U.S. corn futures fell about 2% on Monday, nearing a two-week low as Midwest weather forecasts turned milder for the crop's key growth phase this month, raising the potential for a large harvest, analysts said.
The rosy weather outlook also pushed soybean futures lower, and wheat followed the weak trend.
"Risk premium is coming out of the market due to improved weather conditions ... and we have huge (old-crop) supplies we are lugging around," said Don Roose, president of Iowa-based U.S. Commodities.
By 12:20 p.m. CDT (1720 GMT), most-active December corn futures on the Chicago Board of Trade were down 8-1/4 cents at $3.36-1/2 per bushel after dipping to $3.34-3/4, the contract's lowest since June 30. Benchmark CBOT November soybeans were down 18-3/4 cents at $8.72 a bushel.
Weather looked better for the balance of July, when crops are pollinating in the heart of the Midwest.

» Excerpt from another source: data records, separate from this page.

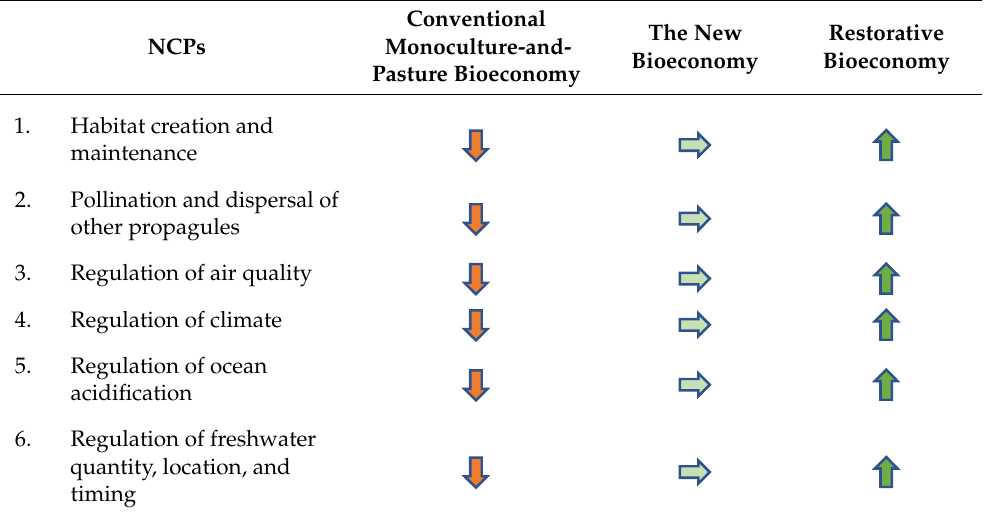
Table 2. The conventional and new types of bioeconomy as contrasting agendas for the Amazon, and the potential for a restorative bioeconomy, in the language of NCPs. The arrows indicate NCPs being generally hampered (arrow down), maintained (arrow forward), or improved (arrow up).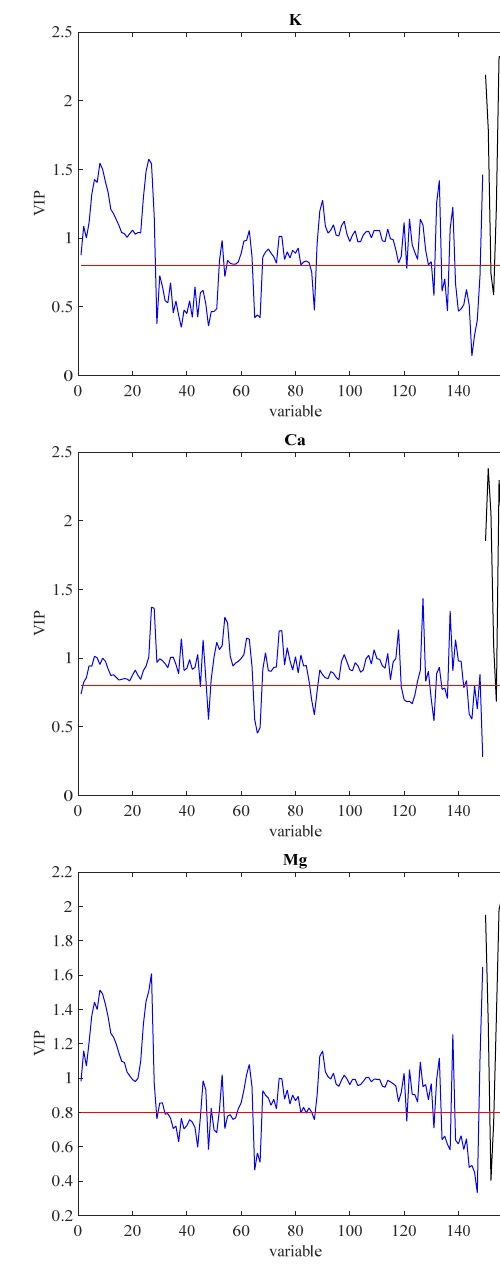
Figure 8. Variable importance of projection (VIP) values for the partial least squares (PLS) regression predictive models. Left column shows the values derived using only IS data and right column shows the values using IS and LiDAR data together for N, P, K, Ca and Mg, respectively. The black line in the right column graphs represents LiDAR data. The x-axis in the right column graphs represents the same 149 wavelengths in the left column graphs and additionally the LiDAR data. The red line indicates Wold’s criterion value of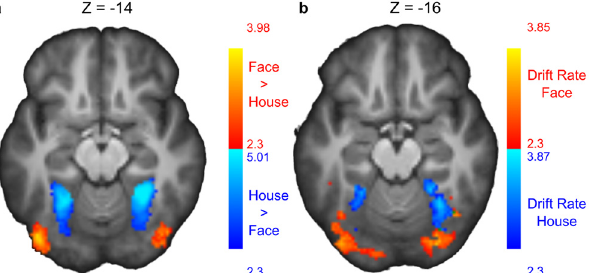
Fig 4. Face and House cluster activations. (A) Cluster activations for face > house (red) and house > face (blue) contrasts collapsed across response conditions. (B) Clusters positively correlated with drift rates estimated for each subject across difficulty levels. Green indicates overlap of clusters. All contrasts were thresholded at Z > 2.3 with whole-brain correction for multiple comparisons at p < 0.05.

"The 15-day forecast has trended cooler and wetter across the central Midwest since Friday," space technology company Maxar said in a daily note.
'Good to Excellent'
Corn and soy futures had climbed earlier this month as hot, dry weather stressed crops in some areas.

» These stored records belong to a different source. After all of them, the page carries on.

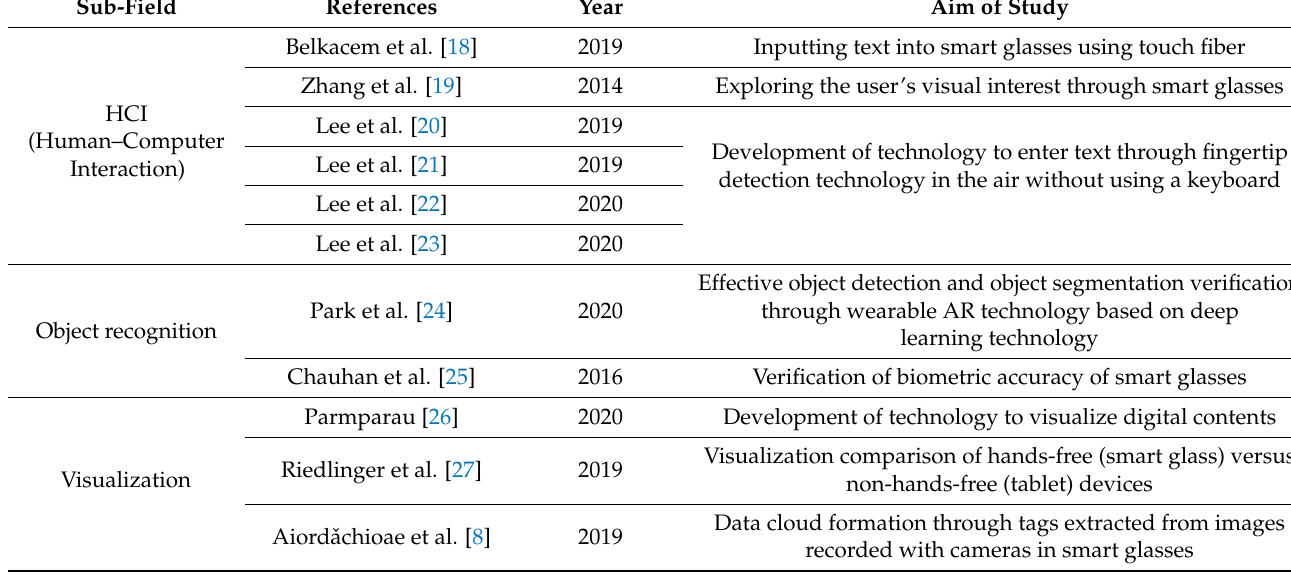
Table 1. Summary of smart glass applications in the field of computer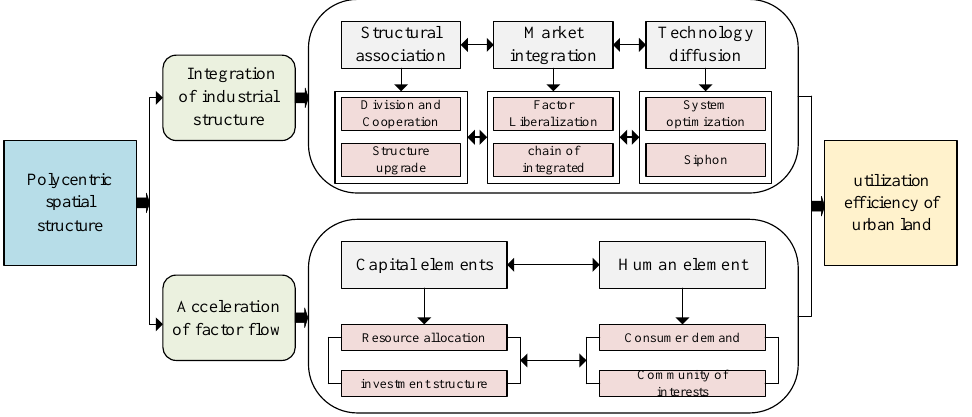
Figure 1. Diagram of the intermediary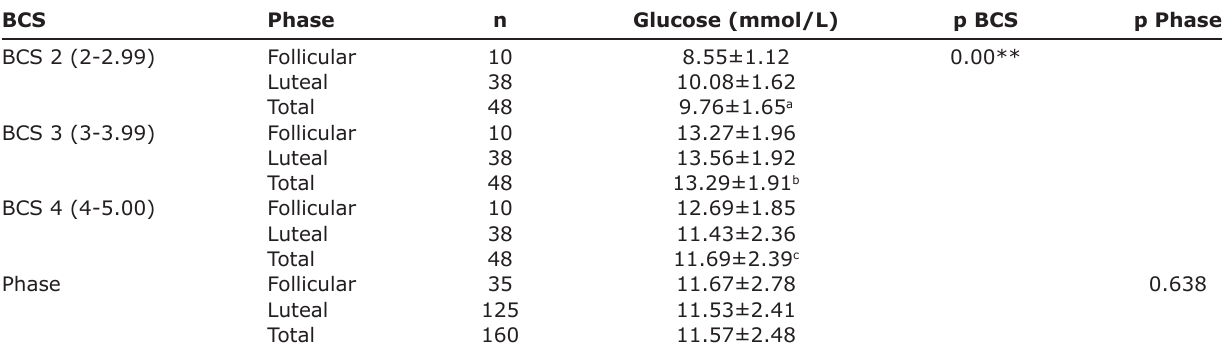
Table-2: Glucose levels of Saanen goats in each body condition score during the phases of estrous cycle (mean±SD).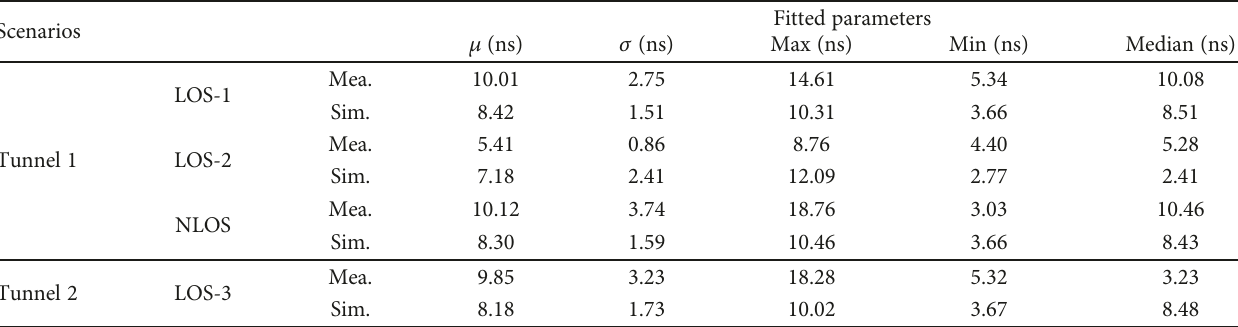
Figure 6: CDF for RMS delay spreads at 6GHz in LOS and NLOS tunnel scenarios. (a) LOS-1 path, (b) LOS-2 path, (c) LOS-3 path, and (d) NLOS Table 4: RMS delay spread values for all scenarios.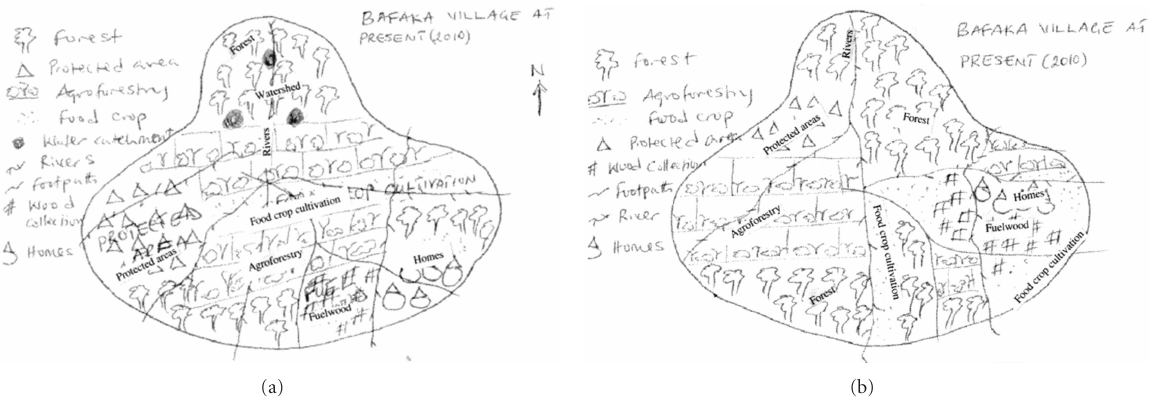
Figure 3: (a) Participatory resource map of the present landscape drawn by men of Bafaka showing the arrangement of the various resources in the area. (b) Participatory resource map of the present landscape drawn by women of Bafaka showing the arrangement of the various resources in the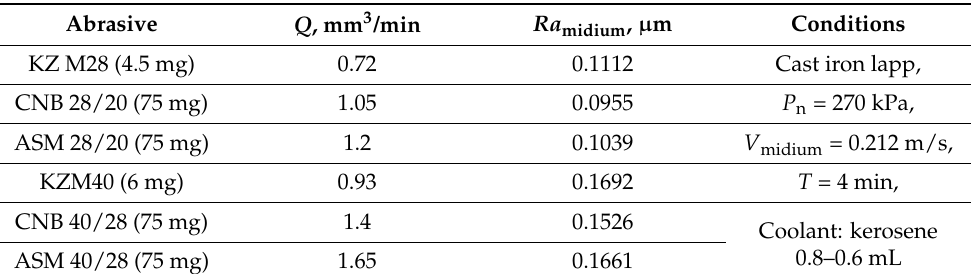
Table 2. Influence of the type and grain size of the abrasive material on the productivity and roughness of the lapped surface.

Ahead of the U.S. Department of Agriculture's weekly crop progress report due later on Monday, analysts surveyed by Reuters on average expected the government to rate 70% of the U.S. corn and soybean crops as good to excellent, down 1 percentage point for each crop from the previous week.
Rising trade tensions with top global soy buyer China added to bearish sentiment, even after China booked 1.365 million tonnes of U.S. corn last week, its second-largest single-day U.S. corn purchase on record.
White House Economic Adviser Larry Kudlow said President Donald Trump is "not in a good mood" about China because of the coronavirus pandemic and other issues, but Kudlow said the United States is still engaged in the first phase of a massive trade deal with the Asian country.
CBOT September wheat was down 9-1/4 cents at $5.24-3/4 a bushel as traders continued to monitor Northern Hemisphere harvests.
Agriculture consultancy IKAR lowered its forecast for Russia's wheat crop to 76.5 million tonnes from 78 million previously.